What does this look like? Distributed and renewable energy, diverse transportation and housing choices, strengthened regional food systems, smart growth to focus development where there is existing infrastructure, economic focus on natural resource based industries and green technologies -- a lot like the Mid-Hudson Regional Sustainability Plan.

Bouncing back better, preparedness, feedbacks, design principles - resilience is not just about infrastructure, but about people, engagement and leadership - even inspiration. I believe we are at a crossroads in the response to climate change, not because we don’t care or don’t act - we do, but we don’t inspire, at least not often enough. We market our energy efficiency initiatives and our public meetings and the next cool program with caution, trying to make it convenient and show it won’t disrupt the patterns of our lives, rather than admitting that the changes we need may be disruptive from time to time. To be clear, disruptive doesn’t have to mean unpleasant, just that we will need to shake ourselves and each other up in order to achieve the rapid and decisive turnaround on climate change that is needed.
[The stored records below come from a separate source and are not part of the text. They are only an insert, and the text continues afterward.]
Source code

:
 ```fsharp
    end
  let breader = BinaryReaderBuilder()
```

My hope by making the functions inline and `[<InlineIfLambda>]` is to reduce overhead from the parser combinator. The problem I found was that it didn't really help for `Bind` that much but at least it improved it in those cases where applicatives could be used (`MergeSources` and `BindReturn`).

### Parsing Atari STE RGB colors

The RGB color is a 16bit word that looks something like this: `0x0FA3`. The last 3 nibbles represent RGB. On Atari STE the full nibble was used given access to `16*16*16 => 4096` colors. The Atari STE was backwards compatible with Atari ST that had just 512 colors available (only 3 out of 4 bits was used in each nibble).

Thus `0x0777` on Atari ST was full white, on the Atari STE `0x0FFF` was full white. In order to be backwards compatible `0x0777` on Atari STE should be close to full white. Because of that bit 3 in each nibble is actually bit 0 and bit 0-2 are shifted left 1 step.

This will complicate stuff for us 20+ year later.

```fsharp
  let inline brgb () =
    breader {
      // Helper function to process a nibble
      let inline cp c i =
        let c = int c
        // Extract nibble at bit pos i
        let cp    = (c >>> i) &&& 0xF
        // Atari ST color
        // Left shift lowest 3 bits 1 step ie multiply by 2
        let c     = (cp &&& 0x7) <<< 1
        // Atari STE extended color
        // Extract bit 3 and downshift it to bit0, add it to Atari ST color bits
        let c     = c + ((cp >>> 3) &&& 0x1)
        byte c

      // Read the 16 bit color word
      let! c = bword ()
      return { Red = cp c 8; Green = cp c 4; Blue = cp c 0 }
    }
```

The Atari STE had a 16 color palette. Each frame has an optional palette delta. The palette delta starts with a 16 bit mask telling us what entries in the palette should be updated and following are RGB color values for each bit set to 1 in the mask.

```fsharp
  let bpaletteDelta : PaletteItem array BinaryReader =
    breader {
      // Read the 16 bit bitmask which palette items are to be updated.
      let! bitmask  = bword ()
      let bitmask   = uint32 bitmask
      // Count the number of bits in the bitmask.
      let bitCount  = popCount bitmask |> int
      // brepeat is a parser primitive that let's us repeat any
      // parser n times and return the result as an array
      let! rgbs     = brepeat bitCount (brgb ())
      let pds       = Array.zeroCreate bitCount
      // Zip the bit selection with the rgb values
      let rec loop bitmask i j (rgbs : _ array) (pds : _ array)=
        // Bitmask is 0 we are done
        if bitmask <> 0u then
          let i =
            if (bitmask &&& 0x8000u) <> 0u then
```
That brings us to the theme of renewal - of our communities for local self-reliance and livability, but underlying that we need to renew ourselves as spirited, empowered leaders. There are rich examples around the world of sustainability initiatives arising as renewal efforts
- Remember Chattanooga where sustainability was the antidote to stagnation and blight
- Indianapolis where Cultural Trail uses green infrastructure and walkable bike able streets + public art as anchoring strategy to get people out of their cars and engaged at many levels, with $17 million in private gifts leveraging hundreds of millions in private investment and high public enthusiasm.
- Fort ZED, the Fort Collins Zero Net Energy District, a partnership between the Department of Energy, the university and many businesses.....
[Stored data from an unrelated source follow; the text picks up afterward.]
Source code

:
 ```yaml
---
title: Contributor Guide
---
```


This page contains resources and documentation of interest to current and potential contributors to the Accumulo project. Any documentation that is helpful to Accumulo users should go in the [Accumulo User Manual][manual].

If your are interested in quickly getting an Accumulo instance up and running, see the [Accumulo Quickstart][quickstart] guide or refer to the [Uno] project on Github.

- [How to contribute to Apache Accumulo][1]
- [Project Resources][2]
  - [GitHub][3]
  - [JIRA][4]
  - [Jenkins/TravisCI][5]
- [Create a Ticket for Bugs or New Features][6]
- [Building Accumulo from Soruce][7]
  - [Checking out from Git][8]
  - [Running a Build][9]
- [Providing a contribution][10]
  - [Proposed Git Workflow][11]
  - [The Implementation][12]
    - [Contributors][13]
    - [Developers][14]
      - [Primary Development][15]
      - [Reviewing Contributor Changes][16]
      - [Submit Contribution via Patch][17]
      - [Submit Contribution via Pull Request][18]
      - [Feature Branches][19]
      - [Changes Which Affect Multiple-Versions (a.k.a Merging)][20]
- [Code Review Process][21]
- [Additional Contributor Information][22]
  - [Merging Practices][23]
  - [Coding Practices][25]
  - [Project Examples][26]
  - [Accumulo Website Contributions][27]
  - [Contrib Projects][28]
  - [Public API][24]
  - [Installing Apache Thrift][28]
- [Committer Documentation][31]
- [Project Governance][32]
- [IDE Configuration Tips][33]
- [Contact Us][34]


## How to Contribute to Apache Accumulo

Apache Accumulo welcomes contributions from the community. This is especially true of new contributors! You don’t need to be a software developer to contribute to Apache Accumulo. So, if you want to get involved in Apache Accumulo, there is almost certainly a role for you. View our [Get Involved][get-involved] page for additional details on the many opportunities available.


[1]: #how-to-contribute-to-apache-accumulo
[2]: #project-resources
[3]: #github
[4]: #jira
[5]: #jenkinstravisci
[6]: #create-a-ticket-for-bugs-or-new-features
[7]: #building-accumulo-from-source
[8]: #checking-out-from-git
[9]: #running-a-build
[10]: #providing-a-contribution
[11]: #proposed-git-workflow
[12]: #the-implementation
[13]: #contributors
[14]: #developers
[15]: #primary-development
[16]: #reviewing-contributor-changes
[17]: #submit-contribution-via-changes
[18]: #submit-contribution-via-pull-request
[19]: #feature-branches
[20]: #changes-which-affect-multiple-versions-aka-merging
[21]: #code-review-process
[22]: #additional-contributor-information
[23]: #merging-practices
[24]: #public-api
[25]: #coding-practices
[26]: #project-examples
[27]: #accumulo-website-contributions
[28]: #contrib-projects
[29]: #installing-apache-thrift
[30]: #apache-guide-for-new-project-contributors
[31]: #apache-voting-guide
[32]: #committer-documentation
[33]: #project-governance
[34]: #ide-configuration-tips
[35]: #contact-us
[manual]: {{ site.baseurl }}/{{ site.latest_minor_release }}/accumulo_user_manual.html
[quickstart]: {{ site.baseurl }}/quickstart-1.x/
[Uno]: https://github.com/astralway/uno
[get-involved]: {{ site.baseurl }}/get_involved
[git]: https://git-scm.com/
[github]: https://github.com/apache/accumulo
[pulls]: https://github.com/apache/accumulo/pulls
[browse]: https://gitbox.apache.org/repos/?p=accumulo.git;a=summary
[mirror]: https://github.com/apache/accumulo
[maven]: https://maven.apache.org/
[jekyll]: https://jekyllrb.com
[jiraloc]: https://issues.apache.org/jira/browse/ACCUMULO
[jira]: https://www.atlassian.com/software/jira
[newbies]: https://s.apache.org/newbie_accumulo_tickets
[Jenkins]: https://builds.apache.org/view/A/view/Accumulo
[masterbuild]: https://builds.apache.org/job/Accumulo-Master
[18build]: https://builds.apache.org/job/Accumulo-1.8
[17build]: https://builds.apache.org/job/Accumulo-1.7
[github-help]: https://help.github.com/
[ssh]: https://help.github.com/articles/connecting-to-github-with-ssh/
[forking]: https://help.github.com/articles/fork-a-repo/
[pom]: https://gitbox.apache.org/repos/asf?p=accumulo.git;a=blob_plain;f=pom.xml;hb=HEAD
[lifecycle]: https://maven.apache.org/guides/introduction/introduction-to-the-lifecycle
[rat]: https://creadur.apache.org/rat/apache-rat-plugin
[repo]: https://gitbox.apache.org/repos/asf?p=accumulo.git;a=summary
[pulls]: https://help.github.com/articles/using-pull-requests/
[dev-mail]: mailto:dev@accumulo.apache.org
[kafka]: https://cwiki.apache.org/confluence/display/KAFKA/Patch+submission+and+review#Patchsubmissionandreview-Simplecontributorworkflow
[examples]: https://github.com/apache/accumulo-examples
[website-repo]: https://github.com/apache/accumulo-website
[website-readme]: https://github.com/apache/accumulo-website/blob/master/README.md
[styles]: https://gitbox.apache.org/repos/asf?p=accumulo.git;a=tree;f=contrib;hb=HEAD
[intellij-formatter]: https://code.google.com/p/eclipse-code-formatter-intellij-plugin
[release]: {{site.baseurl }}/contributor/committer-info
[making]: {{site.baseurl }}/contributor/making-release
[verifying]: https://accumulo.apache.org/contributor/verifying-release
- Ten Thousand Rain Gardens in Kansas City, focusing on cooling and water management, was the same multi-year, multi-stakeholder, carefully planned and flexibly implemented initiative...
- and around the world, from the revitalization of the Ruhr Valley through a ten year architectural design contest, to the revitalization of London’s Olympic Park with wildflowers and green infrastructure built to last for generations.

Each of these projects and models has many dimensions, but an integrative vision that captures the imagination and allows for diverse, adaptive participation.That is the quality of vision we need.